I mean it as the highest praise when I say that Des, the three-part ITV dramatisation of the crimes of Dennis Nilsen, is absolutely horrible. There is an almost visible miasma enveloping every scene, across three nights this week. Of evil, of sadness, of bleak loss and of awful, unwanted knowledge. The first episode opens in 1983, the year Nilsen was caught (if that’s not too active a phrasing for what the police actually did) with news footage of the 80s homelessness crisis, among whose victims Nilsen found most of his own.

The police are called to some flats whose drain has been blocked by what seem, and are soon proved incontrovertibly to be, human remains. We will later discover that Nilsen (known as Des to his workmates and such friends as he had) called in the drains complaint himself. We are left to reason for ourselves why, as the drama, which notably never fails to treat its audience as capable of nuanced and critical thought, unfolds. When the owner of the top flat returns home after work, he lets the police into his home. It stinks. DCI Peter Jay (Daniel Mays) asks where the rest of the body is. “It’s in the cupboard,” says Nilsen, amenably. And so begins the infamous case, made notorious not simply for the number of people Nilsen killed, undetected, over a five-year period (at least a dozen) but for his treatment of the bodies thereafter – bathing and dressing them, posing them in armchairs, chatting with them, before dismembering the corpses and burning them or flushing the pieces down the lavatory.

David Tennant plays Nilsen, in further confirmation that we are now safely out of the actor’s manic phase, characterised by Doctor Who and DI Alec Hardy in Broadchurch (both showy and – though it seemed to be only me who was bothered about this – slightly spittle-flecked performances), and into calmer and more compelling roles.
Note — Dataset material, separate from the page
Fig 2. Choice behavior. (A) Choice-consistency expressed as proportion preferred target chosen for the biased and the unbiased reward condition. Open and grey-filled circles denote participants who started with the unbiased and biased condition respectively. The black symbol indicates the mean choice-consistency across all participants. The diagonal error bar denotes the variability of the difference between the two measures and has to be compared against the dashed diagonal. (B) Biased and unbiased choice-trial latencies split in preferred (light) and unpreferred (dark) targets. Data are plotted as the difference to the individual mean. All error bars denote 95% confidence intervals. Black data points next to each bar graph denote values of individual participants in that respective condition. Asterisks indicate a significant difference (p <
If he didn’t quite pull off the heightened evil of the coolly calibrating antihero Kilgrave in Jessica Jones, he found his groove portraying the quotidian horrors hidden in ordinary men in Deadwater Fell (as a coercive controller husband) and Criminal (as a doctor accused of sexually assaulting and murdering his teenage stepdaughter). Both, it now seems, were stepping stones to this brilliantly controlled, understated yet commanding performance as the perfectly ordinary, union-leading, valued-by-colleagues, monstrous narcissist and serial killer Nilsen. He is matched in prowess by Mays as the increasingly appalled and broken policeman in charge of the investigation, who follows his duty however much further it leads him into the mire. They are generous performances, neither hogging the limelight when they appear together, and creating something even greater than the sum of their parts.

Jason Watkins appears as the writer Brian Masters, whose Nilsen biography (Killing for Company) the drama is based on, providing an additional point of view beyond that of Nilsen and the police. Considering its origins, his is a slightly underwritten and unconvincing part – I think he is there to make overt the point that there is justification for delving into the mind and makings of a murderer, but it is one that the drama makes much better on its own.
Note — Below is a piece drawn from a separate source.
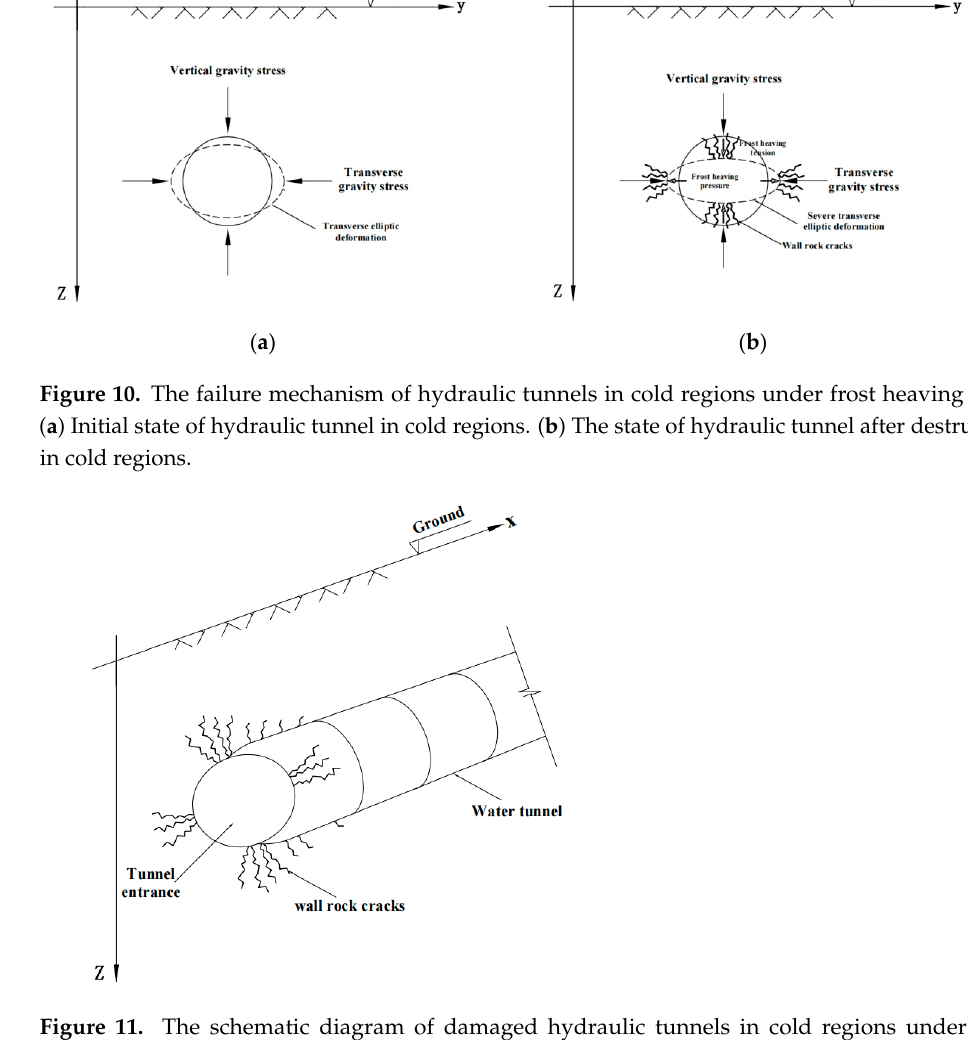
Figure 11. The schematic diagram of damaged hydraulic tunnels in cold regions under frost heav- ing force.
It does this by showing us the unrelentingly bleak reality of it all. Of Nilsen’s spare and lonely life; of the endless vulnerabilities of the boys and men that he so ruthlessly exploited; of the media attention (in later episodes) that seized on the most sordid details and further poisoned an already toxic horror with homophobia; of the slow, painstaking work of gathering evidence and working out identities; of the political and financial concerns of the top brass that endlessly chip away at justice in the real and unfair world.

The first episode covers Nilsen’s discovery and arrest as he drip-feeds them information to keep their attention, the second covers the preparation to charge, and the third the trial and verdict. Every bit of it remains defiantly unglamorous – ever aware of the banality as well as the corruption of the soul that brought it all about. Rare it is to watch a drama about a serial killer that leaves you feeling as though the victims have been done a service. In the end, perhaps the greatest accolade that can be given this sensitive, finely worked piece is that Nilsen himself, attention-seeking narcissist though he was, would surely have hated it.